Excerpts from a dataset

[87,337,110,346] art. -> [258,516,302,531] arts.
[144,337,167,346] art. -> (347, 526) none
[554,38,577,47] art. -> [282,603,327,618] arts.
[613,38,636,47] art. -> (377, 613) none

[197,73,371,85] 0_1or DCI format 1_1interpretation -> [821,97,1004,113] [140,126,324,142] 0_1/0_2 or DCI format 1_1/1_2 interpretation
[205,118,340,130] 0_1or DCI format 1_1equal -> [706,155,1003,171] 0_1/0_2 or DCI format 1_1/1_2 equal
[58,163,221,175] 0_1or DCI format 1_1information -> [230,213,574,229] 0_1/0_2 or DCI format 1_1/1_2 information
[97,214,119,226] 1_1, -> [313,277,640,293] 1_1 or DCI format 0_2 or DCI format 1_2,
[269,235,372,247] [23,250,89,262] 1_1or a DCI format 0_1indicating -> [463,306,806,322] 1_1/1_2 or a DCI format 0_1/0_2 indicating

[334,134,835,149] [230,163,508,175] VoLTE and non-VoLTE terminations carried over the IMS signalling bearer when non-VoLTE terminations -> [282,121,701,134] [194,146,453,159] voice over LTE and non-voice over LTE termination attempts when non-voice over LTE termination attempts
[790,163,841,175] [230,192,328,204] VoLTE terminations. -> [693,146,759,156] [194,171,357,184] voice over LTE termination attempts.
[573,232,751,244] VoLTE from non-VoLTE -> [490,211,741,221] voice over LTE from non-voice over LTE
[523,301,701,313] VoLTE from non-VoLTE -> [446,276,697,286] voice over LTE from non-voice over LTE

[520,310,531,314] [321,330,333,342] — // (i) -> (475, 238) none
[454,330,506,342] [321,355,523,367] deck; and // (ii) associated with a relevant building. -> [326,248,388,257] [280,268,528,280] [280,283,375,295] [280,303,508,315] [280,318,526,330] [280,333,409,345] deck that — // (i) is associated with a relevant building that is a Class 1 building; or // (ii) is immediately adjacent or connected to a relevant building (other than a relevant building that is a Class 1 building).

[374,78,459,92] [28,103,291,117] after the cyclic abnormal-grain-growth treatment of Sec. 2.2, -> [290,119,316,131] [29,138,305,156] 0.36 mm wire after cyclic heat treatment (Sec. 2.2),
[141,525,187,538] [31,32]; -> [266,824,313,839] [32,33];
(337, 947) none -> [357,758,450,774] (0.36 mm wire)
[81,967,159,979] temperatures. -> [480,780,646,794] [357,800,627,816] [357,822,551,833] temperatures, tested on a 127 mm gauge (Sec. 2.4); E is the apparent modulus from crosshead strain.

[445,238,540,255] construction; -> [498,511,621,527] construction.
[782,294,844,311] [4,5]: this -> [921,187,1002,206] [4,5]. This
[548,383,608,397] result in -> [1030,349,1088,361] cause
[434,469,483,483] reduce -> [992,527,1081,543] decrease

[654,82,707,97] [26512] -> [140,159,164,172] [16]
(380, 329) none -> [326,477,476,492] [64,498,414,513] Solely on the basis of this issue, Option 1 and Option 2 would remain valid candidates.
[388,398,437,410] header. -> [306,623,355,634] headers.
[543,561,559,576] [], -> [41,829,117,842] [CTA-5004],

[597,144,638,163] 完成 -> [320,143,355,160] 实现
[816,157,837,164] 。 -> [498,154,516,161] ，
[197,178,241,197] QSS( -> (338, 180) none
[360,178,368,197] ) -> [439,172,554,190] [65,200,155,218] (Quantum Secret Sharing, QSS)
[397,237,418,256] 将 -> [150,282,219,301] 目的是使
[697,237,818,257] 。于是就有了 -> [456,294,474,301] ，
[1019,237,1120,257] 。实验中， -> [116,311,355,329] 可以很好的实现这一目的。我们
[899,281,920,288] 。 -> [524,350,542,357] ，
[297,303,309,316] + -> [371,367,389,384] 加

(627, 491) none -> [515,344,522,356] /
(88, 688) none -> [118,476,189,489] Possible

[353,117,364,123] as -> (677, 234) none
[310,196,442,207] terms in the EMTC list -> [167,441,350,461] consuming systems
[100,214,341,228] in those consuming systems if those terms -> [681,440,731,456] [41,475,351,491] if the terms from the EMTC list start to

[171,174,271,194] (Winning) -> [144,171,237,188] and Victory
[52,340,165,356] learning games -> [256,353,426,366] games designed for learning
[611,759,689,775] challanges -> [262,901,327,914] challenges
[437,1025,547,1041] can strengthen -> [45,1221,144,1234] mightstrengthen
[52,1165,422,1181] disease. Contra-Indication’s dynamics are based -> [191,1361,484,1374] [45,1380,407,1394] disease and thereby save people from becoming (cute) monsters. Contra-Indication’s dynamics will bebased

### Work order
Give an exact copy of the lines above, from the top of the records to the line that contains "[520,310,531,314] [321,330,333,342] —", taking in both ends.

### Answer box
[87,337,110,346] art. -> [258,516,302,531] arts.
[144,337,167,346] art. -> (347, 526) none
[554,38,577,47] art. -> [282,603,327,618] arts.
[613,38,636,47] art. -> (377, 613) none

[197,73,371,85] 0_1or DCI format 1_1interpretation -> [821,97,1004,113] [140,126,324,142] 0_1/0_2 or DCI format 1_1/1_2 interpretation
[205,118,340,130] 0_1or DCI format 1_1equal -> [706,155,1003,171] 0_1/0_2 or DCI format 1_1/1_2 equal
[58,163,221,175] 0_1or DCI format 1_1information -> [230,213,574,229] 0_1/0_2 or DCI format 1_1/1_2 information
[97,214,119,226] 1_1, -> [313,277,640,293] 1_1 or DCI format 0_2 or DCI format 1_2,
[269,235,372,247] [23,250,89,262] 1_1or a DCI format 0_1indicating -> [463,306,806,322] 1_1/1_2 or a DCI format 0_1/0_2 indicating

[334,134,835,149] [230,163,508,175] VoLTE and non-VoLTE terminations carried over the IMS signalling bearer when non-VoLTE terminations -> [282,121,701,134] [194,146,453,159] voice over LTE and non-voice over LTE termination attempts when non-voice over LTE termination attempts
[790,163,841,175] [230,192,328,204] VoLTE terminations. -> [693,146,759,156] [194,171,357,184] voice over LTE termination attempts.
[573,232,751,244] VoLTE from non-VoLTE -> [490,211,741,221] voice over LTE from non-voice over LTE
[523,301,701,313] VoLTE from non-VoLTE -> [446,276,697,286] voice over LTE from non-voice over LTE

[520,310,531,314] [321,330,333,342] — // (i) -> (475, 238) none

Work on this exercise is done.